● **Do this**
Can you quote word for word the lines below, from the one containing "collectors: Ll. Williams" through the one containing "collector number: 1489", with both of those lines included?

● **Record extracts**
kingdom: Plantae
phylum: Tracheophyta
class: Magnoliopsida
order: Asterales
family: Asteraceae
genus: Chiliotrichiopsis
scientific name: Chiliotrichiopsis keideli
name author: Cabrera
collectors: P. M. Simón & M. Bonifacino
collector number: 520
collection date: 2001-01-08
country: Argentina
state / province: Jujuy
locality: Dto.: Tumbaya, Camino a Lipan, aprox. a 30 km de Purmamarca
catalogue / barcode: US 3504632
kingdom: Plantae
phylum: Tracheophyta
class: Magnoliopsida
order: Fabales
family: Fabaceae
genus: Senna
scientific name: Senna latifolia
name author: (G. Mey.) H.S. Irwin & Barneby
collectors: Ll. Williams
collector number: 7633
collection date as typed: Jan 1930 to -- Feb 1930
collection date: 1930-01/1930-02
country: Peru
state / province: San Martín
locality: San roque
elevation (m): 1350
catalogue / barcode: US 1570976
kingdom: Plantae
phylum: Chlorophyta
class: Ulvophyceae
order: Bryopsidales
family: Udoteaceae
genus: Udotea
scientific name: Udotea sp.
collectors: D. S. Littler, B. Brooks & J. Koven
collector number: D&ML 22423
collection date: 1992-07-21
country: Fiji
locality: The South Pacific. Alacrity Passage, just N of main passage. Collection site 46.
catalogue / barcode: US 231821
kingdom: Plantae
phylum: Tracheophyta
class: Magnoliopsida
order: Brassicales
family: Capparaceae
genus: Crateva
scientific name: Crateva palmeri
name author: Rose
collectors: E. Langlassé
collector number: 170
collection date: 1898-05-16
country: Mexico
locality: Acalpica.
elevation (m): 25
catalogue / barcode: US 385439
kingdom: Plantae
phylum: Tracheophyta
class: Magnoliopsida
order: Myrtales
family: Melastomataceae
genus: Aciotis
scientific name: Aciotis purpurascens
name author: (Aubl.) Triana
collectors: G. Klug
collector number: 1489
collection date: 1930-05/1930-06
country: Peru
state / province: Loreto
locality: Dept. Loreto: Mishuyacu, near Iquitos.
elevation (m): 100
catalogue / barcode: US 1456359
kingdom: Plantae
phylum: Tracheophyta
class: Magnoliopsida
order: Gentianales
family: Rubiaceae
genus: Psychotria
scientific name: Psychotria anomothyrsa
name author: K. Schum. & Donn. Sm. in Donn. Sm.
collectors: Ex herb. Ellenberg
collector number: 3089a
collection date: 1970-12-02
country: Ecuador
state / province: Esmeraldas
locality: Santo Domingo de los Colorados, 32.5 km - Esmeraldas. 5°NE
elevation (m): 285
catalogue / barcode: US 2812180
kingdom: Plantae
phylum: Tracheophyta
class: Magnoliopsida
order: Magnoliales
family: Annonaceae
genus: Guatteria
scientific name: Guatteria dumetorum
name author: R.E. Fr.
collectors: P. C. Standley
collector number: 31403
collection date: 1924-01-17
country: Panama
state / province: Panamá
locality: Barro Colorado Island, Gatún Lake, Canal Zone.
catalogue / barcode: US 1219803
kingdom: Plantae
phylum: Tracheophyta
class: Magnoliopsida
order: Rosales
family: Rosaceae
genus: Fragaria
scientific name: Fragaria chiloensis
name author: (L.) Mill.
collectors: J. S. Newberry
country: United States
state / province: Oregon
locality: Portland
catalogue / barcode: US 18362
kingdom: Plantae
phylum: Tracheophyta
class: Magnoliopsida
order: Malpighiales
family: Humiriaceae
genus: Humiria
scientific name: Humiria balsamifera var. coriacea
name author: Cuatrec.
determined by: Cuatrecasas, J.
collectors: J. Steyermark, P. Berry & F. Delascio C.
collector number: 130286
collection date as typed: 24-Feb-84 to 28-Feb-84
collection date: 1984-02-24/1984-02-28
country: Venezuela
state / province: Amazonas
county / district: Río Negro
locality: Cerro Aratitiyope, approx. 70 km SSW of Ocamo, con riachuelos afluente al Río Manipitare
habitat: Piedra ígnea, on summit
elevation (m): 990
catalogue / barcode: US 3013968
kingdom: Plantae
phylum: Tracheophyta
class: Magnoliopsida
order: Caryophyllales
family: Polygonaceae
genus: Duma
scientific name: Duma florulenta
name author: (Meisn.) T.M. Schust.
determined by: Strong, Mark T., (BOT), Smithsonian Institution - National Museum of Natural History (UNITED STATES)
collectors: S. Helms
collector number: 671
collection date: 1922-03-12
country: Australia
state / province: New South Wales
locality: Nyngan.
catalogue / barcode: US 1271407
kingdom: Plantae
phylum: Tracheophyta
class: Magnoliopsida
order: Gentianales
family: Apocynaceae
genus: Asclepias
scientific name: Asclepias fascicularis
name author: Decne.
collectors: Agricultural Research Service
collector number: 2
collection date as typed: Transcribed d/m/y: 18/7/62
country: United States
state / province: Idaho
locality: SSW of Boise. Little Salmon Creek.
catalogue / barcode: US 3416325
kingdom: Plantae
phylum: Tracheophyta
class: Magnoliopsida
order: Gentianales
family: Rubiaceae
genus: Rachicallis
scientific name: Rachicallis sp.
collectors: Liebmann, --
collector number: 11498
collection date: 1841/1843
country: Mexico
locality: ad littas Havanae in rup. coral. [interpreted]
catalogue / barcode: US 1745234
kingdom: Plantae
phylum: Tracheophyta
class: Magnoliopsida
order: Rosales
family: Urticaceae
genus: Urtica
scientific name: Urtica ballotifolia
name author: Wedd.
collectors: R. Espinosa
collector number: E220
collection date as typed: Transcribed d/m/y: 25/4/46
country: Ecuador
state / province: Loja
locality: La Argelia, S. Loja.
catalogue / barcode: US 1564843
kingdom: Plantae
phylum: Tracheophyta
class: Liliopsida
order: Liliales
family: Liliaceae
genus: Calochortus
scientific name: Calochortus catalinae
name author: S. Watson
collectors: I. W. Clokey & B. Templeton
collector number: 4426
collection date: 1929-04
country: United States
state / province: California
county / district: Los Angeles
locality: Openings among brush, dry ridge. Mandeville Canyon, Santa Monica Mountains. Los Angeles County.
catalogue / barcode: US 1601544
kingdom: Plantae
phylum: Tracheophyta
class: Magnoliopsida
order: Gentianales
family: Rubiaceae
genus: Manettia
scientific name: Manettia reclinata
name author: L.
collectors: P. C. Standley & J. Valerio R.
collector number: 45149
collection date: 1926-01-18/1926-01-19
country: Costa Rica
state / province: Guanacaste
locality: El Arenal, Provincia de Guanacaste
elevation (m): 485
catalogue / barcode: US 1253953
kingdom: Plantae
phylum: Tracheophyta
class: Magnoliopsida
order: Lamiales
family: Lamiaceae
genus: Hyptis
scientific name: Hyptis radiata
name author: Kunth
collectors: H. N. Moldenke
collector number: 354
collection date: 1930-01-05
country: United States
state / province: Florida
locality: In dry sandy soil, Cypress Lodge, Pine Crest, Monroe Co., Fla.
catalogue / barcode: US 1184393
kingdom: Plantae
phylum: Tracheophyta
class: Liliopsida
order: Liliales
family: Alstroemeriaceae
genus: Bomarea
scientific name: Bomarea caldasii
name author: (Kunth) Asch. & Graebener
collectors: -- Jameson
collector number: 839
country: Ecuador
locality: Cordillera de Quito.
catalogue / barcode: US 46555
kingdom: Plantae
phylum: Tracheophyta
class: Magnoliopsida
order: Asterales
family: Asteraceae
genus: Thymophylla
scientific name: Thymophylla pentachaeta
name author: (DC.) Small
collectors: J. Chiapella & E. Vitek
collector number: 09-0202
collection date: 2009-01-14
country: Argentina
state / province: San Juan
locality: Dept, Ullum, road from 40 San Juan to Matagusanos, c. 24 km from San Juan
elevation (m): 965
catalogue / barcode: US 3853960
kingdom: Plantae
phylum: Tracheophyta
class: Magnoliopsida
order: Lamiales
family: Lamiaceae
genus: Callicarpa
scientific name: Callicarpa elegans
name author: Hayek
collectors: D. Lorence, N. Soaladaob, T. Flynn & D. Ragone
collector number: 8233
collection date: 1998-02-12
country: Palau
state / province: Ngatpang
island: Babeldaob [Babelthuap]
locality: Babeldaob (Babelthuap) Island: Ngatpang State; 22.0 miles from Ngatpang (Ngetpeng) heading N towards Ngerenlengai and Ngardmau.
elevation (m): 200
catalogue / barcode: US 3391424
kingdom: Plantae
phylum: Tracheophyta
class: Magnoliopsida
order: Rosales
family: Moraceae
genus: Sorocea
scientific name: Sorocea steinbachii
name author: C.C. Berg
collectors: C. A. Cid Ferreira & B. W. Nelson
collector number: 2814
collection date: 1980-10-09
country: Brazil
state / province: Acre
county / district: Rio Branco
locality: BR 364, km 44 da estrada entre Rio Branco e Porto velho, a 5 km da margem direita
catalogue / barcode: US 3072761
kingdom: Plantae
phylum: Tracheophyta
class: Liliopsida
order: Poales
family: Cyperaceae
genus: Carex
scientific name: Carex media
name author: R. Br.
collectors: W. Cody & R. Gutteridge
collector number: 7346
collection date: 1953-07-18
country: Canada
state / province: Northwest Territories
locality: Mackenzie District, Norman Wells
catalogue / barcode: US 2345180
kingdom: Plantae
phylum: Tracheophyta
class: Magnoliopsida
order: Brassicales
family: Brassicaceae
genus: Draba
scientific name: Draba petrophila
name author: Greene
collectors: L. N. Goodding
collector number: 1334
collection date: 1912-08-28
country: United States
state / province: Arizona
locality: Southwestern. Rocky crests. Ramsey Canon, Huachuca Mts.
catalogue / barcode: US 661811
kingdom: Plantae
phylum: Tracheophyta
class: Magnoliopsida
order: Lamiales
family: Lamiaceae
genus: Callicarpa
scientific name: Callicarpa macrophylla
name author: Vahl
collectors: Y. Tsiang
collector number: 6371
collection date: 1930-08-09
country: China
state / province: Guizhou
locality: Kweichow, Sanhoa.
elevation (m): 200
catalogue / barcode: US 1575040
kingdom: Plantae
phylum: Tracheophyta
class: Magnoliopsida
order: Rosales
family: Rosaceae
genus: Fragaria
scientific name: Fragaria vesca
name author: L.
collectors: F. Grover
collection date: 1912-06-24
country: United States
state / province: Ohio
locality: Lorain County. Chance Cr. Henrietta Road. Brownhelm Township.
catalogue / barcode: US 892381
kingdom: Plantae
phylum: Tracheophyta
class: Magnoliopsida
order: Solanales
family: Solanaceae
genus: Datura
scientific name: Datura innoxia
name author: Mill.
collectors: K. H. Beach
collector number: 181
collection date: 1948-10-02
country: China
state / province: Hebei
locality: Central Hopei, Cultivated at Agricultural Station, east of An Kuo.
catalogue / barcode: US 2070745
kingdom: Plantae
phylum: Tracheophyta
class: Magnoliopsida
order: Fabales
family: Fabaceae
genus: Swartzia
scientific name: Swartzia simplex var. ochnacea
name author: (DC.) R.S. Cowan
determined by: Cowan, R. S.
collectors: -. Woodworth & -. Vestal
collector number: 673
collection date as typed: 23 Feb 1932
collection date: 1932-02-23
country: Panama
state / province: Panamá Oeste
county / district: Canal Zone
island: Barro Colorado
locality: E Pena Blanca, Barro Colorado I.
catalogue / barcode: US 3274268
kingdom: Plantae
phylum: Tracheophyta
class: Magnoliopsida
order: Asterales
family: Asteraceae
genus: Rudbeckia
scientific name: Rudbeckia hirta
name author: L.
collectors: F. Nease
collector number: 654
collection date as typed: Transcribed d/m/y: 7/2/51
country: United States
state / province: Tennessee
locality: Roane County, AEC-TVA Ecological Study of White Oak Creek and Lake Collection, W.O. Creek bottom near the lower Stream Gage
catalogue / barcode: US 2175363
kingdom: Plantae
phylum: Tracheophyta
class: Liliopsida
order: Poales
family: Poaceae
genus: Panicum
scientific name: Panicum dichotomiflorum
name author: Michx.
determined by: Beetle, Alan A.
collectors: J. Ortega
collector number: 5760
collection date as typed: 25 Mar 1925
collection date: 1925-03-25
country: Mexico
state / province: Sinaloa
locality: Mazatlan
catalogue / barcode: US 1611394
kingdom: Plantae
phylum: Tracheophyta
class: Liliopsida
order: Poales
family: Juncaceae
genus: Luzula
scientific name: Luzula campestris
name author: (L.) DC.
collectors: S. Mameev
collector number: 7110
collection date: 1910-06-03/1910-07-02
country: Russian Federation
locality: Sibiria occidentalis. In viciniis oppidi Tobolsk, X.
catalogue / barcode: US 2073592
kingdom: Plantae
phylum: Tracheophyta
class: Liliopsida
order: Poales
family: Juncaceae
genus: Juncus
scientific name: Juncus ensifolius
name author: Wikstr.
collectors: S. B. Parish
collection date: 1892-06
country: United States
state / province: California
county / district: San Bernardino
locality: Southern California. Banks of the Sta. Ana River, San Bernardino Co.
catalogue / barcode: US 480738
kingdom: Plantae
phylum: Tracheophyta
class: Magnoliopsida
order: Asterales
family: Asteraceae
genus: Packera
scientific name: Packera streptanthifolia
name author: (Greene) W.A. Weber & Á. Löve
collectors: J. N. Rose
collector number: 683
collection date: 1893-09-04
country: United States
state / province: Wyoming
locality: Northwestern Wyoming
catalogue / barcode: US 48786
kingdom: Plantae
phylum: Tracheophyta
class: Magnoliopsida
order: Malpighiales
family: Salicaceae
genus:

● **Final result**
collectors: Ll. Williams
collector number: 7633
collection date as typed: Jan 1930 to -- Feb 1930
collection date: 1930-01/1930-02
country: Peru
state / province: San Martín
locality: San roque
elevation (m): 1350
catalogue / barcode: US 1570976
kingdom: Plantae
phylum: Chlorophyta
class: Ulvophyceae
order: Bryopsidales
family: Udoteaceae
genus: Udotea
scientific name: Udotea sp.
collectors: D. S. Littler, B. Brooks & J. Koven
collector number: D&ML 22423
collection date: 1992-07-21
country: Fiji
locality: The South Pacific. Alacrity Passage, just N of main passage. Collection site 46.
catalogue / barcode: US 231821
kingdom: Plantae
phylum: Tracheophyta
class: Magnoliopsida
order: Brassicales
family: Capparaceae
genus: Crateva
scientific name: Crateva palmeri
name author: Rose
collectors: E. Langlassé
collector number: 170
collection date: 1898-05-16
country: Mexico
locality: Acalpica.
elevation (m): 25
catalogue / barcode: US 385439
kingdom: Plantae
phylum: Tracheophyta
class: Magnoliopsida
order: Myrtales
family: Melastomataceae
genus: Aciotis
scientific name: Aciotis purpurascens
name author: (Aubl.) Triana
collectors: G. Klug
collector number: 1489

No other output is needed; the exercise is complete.